• 80 •

2.8K 130 145
                                    

Den Rest der Fahrt schweigen Roy und ich uns an. Ich schlucke meine Wut herunter und überlege die ganze Zeit, ob ich vielleicht doch ein bisschen überreagiert habe oder unfair war, aber ich komme zu keiner Lösung.

Als wir am Lofthaus in Düsseldorf ankommen, in dem mein Abiball stattfindet, haben wir uns beide einigermaßen beruhigt.

Roy parkt in unmittelbarer Nähe zum Haupteingang und hält mir wie immer die Autotür galant auf. Ich nehme seine Hand und sehe ihm tief in die Augen. Er zieht mich vom Sitz hoch und dann in einer fließenden Bewegung fest an sich. Er legt seine Arme eng um meine Taille und hält mich fest an sich gedrückt, während er mir eindringlich in die Augen schaut.

"Treib es nicht zu weit, Malia", warnt er mich, doch bevor ich antworten kann, versiegelt er meine Lippen mit einem harten Kuss.

Es ist das erste Mal, seit dem Desaster in unserem gemeinsamen Dubai-Urlaub, dass wir uns wieder küssen und ich lasse ihn gewähren, auch wenn ich mich nicht richtig fallen lassen kann.

Als er sich irgendwann von mir löst, gehen wir gemeinsam Richtung Eingang und betreten den Festsaal.

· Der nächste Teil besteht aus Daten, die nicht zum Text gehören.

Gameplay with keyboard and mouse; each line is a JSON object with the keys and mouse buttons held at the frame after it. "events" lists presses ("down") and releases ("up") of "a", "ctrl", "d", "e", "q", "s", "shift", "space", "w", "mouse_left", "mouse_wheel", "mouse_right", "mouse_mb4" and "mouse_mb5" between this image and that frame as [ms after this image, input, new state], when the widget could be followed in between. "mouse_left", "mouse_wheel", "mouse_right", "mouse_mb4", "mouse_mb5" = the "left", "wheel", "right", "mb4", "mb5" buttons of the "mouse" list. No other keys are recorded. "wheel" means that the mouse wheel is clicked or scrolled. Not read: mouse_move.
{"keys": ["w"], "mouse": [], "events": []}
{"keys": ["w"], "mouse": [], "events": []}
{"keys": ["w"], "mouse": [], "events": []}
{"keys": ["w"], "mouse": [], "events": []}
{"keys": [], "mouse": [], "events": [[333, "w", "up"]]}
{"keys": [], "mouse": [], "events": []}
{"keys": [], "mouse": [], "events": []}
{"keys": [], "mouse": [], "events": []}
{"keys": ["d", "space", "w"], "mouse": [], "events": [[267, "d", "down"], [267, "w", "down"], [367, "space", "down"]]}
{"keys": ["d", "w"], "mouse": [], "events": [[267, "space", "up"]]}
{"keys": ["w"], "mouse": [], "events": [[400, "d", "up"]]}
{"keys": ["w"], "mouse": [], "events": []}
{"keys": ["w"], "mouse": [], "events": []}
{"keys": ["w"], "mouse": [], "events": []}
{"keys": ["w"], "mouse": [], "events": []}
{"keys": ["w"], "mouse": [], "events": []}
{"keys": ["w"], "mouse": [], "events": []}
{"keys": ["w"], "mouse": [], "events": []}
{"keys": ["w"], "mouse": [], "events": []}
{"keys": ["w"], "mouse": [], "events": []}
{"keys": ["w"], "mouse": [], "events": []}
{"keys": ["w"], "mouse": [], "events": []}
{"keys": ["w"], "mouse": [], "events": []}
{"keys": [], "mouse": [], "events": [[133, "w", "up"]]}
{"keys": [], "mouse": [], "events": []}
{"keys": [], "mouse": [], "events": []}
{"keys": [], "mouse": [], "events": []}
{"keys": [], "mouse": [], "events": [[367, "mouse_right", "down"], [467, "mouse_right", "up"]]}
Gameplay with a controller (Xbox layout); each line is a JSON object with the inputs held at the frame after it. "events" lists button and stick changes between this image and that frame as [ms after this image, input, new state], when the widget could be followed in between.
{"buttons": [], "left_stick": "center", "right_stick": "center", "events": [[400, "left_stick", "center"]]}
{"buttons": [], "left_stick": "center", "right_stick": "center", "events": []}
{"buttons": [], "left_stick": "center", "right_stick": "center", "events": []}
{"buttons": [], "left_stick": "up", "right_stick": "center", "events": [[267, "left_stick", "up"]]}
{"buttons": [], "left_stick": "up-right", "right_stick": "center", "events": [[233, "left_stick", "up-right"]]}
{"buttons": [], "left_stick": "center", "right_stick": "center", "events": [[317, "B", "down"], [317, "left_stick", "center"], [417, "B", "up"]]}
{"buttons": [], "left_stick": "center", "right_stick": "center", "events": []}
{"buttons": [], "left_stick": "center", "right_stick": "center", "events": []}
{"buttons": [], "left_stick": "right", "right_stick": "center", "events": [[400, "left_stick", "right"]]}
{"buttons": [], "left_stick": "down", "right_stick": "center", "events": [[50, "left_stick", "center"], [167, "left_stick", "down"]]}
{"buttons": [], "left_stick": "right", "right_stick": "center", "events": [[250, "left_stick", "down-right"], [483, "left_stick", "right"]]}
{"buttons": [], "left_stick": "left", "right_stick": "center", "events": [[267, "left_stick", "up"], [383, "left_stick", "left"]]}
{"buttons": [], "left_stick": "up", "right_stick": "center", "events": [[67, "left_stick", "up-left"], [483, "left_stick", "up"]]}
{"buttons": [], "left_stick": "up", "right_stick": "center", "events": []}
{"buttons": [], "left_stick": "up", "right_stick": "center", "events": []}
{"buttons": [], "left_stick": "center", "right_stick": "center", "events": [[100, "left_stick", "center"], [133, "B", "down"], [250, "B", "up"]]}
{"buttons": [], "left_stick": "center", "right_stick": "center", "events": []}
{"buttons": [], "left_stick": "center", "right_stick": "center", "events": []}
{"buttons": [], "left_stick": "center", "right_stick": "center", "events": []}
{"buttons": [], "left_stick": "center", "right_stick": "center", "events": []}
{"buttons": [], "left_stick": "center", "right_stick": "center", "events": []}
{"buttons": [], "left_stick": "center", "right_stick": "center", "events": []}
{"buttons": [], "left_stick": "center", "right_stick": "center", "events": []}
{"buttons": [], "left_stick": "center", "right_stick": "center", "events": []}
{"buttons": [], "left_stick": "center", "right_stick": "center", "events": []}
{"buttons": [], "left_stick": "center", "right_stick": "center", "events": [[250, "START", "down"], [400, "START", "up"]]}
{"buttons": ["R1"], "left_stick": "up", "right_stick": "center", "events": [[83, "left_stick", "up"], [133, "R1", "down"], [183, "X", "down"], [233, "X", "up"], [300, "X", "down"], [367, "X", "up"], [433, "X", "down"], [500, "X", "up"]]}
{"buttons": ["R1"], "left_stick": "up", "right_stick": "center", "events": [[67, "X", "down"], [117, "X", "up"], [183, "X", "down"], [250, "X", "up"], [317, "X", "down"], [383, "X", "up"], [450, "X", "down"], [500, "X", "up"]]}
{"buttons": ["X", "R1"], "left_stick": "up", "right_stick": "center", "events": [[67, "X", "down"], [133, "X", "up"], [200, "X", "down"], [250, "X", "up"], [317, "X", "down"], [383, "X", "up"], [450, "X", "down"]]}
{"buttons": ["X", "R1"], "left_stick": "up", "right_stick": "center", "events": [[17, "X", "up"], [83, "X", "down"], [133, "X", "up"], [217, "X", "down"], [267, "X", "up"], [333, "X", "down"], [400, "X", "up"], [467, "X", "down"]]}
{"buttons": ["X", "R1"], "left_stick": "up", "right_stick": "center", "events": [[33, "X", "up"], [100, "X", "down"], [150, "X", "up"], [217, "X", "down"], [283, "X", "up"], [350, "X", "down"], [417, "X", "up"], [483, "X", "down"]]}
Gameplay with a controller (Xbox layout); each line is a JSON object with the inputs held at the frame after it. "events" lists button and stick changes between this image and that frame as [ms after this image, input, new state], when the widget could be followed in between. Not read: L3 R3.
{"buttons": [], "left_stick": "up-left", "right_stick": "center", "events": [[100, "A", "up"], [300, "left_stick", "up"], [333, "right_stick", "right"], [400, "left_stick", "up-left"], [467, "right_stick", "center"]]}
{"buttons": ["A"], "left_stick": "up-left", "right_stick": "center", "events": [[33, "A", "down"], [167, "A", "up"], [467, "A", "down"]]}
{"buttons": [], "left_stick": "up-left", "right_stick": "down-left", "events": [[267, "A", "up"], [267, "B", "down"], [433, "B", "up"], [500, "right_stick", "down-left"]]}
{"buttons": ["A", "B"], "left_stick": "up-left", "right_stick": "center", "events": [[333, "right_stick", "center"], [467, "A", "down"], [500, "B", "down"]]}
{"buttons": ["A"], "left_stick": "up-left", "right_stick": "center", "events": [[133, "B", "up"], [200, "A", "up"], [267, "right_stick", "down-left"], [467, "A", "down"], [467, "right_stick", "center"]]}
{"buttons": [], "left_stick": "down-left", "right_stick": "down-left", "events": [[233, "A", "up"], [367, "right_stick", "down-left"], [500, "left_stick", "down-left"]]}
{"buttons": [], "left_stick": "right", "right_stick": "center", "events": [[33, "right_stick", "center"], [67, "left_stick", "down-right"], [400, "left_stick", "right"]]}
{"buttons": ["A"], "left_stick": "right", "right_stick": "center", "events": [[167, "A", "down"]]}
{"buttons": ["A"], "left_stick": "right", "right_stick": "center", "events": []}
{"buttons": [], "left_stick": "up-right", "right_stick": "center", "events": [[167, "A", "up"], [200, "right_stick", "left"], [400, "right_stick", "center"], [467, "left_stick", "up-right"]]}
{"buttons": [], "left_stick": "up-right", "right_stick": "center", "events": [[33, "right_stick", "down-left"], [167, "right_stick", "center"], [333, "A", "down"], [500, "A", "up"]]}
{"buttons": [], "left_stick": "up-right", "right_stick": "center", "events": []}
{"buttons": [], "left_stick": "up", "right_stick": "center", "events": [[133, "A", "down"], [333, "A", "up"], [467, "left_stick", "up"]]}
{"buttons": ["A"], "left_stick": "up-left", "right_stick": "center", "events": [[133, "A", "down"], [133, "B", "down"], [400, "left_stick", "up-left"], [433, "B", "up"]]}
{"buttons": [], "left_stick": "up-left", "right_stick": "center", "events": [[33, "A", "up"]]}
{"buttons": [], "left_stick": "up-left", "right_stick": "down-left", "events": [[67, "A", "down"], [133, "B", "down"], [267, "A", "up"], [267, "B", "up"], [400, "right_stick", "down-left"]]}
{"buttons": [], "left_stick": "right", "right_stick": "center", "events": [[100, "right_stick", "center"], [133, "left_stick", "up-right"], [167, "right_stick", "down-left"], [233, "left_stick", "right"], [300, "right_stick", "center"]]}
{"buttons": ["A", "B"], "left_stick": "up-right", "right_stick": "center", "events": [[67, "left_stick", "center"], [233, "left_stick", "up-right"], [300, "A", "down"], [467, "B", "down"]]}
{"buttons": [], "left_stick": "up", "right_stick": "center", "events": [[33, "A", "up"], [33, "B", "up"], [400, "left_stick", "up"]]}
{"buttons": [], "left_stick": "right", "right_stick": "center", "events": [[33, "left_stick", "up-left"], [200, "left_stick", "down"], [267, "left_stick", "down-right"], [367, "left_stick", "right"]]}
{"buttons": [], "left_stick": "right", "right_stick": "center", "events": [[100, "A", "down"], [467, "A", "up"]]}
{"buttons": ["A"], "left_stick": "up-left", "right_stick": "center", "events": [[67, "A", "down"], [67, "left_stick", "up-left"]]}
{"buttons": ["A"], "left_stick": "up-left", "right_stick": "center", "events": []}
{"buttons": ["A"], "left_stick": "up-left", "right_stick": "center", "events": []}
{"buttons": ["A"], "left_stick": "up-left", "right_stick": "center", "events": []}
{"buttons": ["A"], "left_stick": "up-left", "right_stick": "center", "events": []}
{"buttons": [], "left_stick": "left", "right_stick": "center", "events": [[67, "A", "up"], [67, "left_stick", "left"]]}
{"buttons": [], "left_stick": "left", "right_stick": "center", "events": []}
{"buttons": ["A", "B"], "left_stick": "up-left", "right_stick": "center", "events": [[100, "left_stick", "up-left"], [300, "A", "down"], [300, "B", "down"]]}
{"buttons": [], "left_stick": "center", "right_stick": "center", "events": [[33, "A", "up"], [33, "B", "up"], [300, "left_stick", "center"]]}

Der Saal ist riesig und die hohe Decke bunt beleuchtet. Vor Kopf ist eine Bühne und eine große Leinwand, auf der Bilder und Videos abgespielt werden. Nebeneinander stehen drei lange Tafeln mit weißen Tischdecken, die festlich eingedeckt und mit großen silbernen Kerzenleuchtern geschmückt sind.

Es ist schon ziemlich voll und ich entdecke viele bekannte Gesichter in der Menschenmenge; Mitschüler in schicken Anzügen oder Abendkleidern, die umgeben von ihren ebenfalls fein zurecht gemachten Familien sind, und so brauchen wir einen Momemt, bis wir das Kärtchen mit meinem Namen finden und Platz nehmen.

Roy passt rein optisch so gar nicht in diesen Saal. Alleine durch seine Tattoos und seine düsteren Ausstrahlung fällt er auf und mir entgeht nicht, dass er einige skeptische Blicke auf sich zieht, aber das ist mir egal. Ich bin froh, dass er heute an meiner Seite ist.

"Wann kommt Honey?", fragt Roy mich. "Kannst du sie hier bitte nicht so nennen?", zische ich leise und werfe ihm einen tadelnden Blick zu. Roy verdreht die Augen und flüstert: "Wieso, hast du Angst, dass einer der Lehrer oder irgendein Daddy sie schon nackt auf seinem Schoß sitzen hatte?"

"Roy!", entfährt es mir entsetzt. Roy lacht nur dreckig und wiederholt: "Also, wann kommt Joana?" Er betont ihren Namen extra deutlich um mich zu ärgern.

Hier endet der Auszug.